The July 8 bus crash appears to have jolted the authorities too and they are back to the drawing board to find ways of increase passenger safety. “In a review meeting with the chief minister [Yogi Adityanath], it was decided that on routes longer than 8 hours, buses will have a reliever [a second driver]. Metal beam crash barriers will be placed on the road to prevent vehicles from overturning,” KK Singh, general manager-projects at YEIDA, told ET Magazine.
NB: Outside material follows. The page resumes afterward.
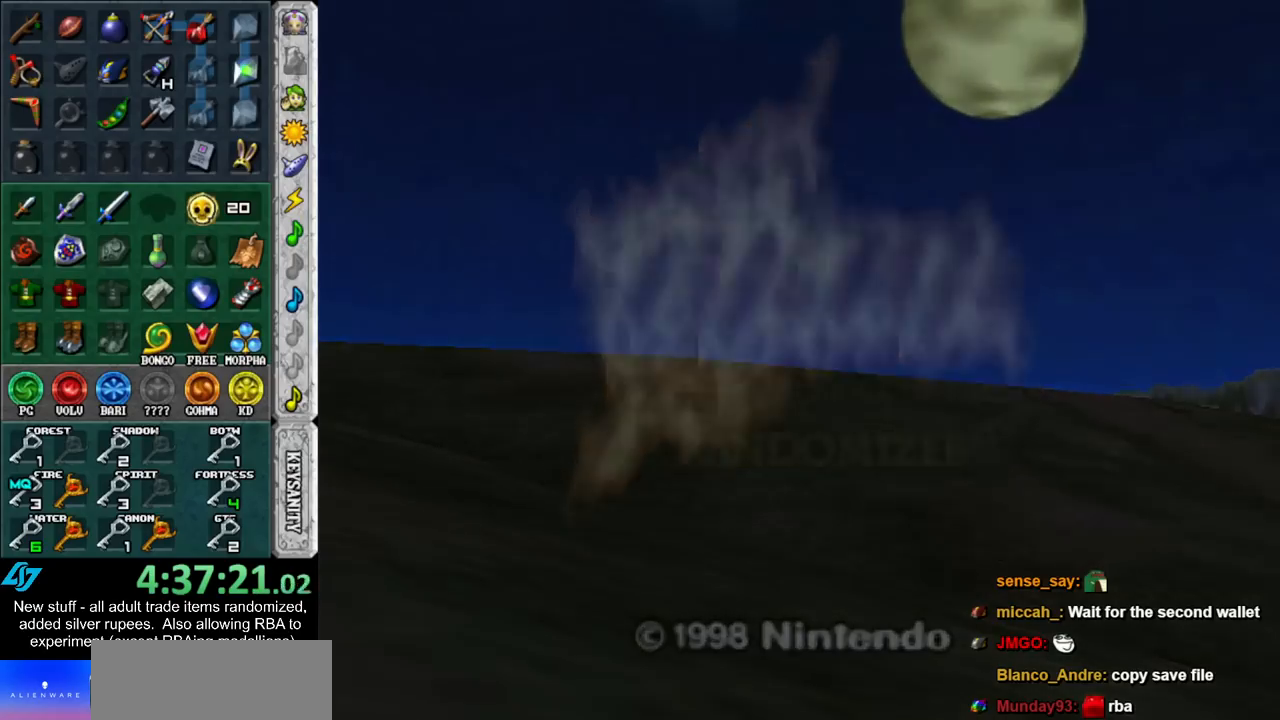
{"buttons": [], "left_stick": "center", "right_stick": "center", "events": [[83, "A", "up"], [83, "B", "up"], [267, "A", "down"], [267, "B", "down"], [400, "A", "up"], [400, "B", "up"]]}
Other proposed measures to curb accidents, he said, include increasing the number of rumble strips, prominently displaying helpline numbers and stepping up vigil. Also, to avoid dozing off, motorists on the highway, who have had a full meal, should wait for 30 minutes before they start driving again, he said.
Ignoring Danger Signs
Regular commuters on the highway, however, point fingers towards the issues the authorities are ignoring. “The safety wires are cut up at some places to make passage for some illegal dhabas. Trucks often park in front of these eateries leading to accidents. These passages also let in nilgais on the expressway,” says Sharad Singh, who regularly travels on the road to go to his home town Agra. Road safety experts say YEIDA needs to set up tyre pressure checking facilities, test for drunken driving at toll gates and regularly check CCTV camera footage.

The quality of driving must also be checked and standardised, says Girish Kukreti, director, Institute for Road Safety and Fleet Management in New Delhi. “The sad part about such fatalities is that they end up becoming mere statistics after a while. A major problem lies in the way our drivers are trained. Those who are training are themselves untrained. Invariably we hear that ‘my uncle-father-brother-relative taught me driving’. As a result everyone drives differently. There is no standardisation,” he says.